#### What this task involves:
Nothing should appear in the answer except the lines below from the line containing "h frequency. Keywords: ’tile" through the line containing "Southside Hoodies", copied exactly, with pictures left out.

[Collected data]
::::::::
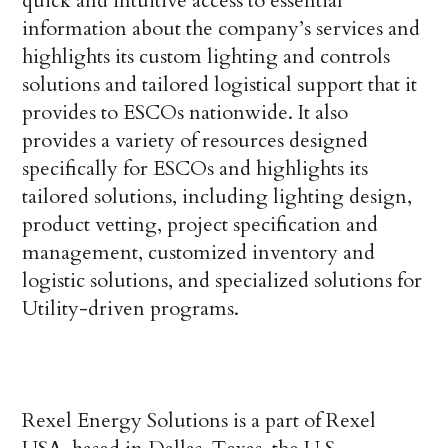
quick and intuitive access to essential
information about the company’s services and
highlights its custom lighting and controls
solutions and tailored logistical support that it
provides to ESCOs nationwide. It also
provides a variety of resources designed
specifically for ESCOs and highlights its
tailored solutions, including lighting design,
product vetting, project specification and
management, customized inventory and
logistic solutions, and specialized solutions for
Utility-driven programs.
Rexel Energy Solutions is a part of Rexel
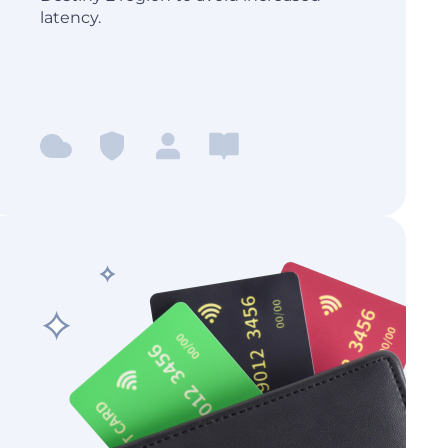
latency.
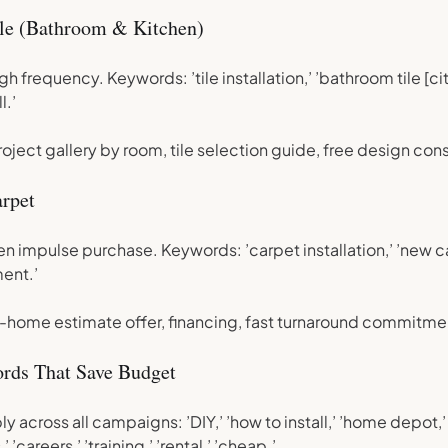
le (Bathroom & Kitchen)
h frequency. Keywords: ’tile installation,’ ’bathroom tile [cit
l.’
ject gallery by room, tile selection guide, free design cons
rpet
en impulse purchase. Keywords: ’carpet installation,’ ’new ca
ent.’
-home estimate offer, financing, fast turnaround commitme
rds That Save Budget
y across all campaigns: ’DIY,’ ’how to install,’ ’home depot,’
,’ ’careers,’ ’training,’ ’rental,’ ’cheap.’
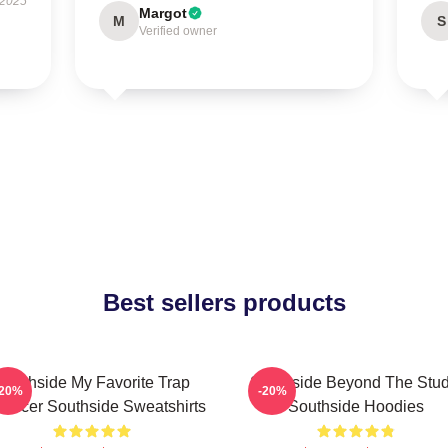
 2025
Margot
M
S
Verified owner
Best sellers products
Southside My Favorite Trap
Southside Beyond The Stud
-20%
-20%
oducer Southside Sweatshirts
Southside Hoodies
::::::::
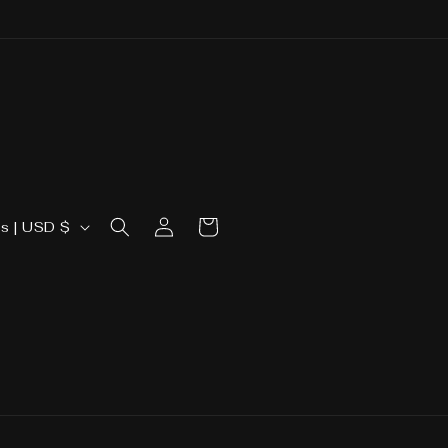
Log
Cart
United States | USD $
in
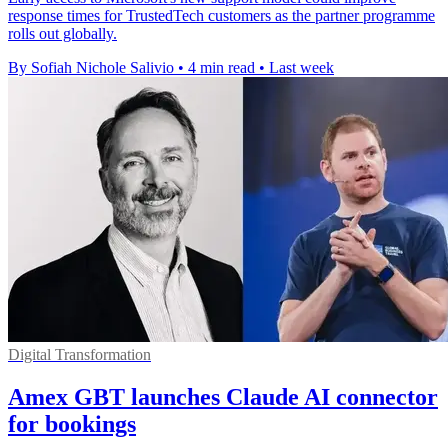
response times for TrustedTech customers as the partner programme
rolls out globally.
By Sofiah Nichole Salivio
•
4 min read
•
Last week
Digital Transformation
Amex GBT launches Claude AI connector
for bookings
::::::::
#### Answer to this exercise:
h frequency. Keywords: ’tile installation,’ ’bathroom tile [cit
l.’
ject gallery by room, tile selection guide, free design cons
rpet
en impulse purchase. Keywords: ’carpet installation,’ ’new ca
ent.’
-home estimate offer, financing, fast turnaround commitme
rds That Save Budget
y across all campaigns: ’DIY,’ ’how to install,’ ’home depot,’
,’ ’careers,’ ’training,’ ’rental,’ ’cheap.’
 2025
Margot
M
S
Verified owner
Best sellers products
Southside My Favorite Trap
Southside Beyond The Stud
-20%
-20%
oducer Southside Sweatshirts
Southside Hoodies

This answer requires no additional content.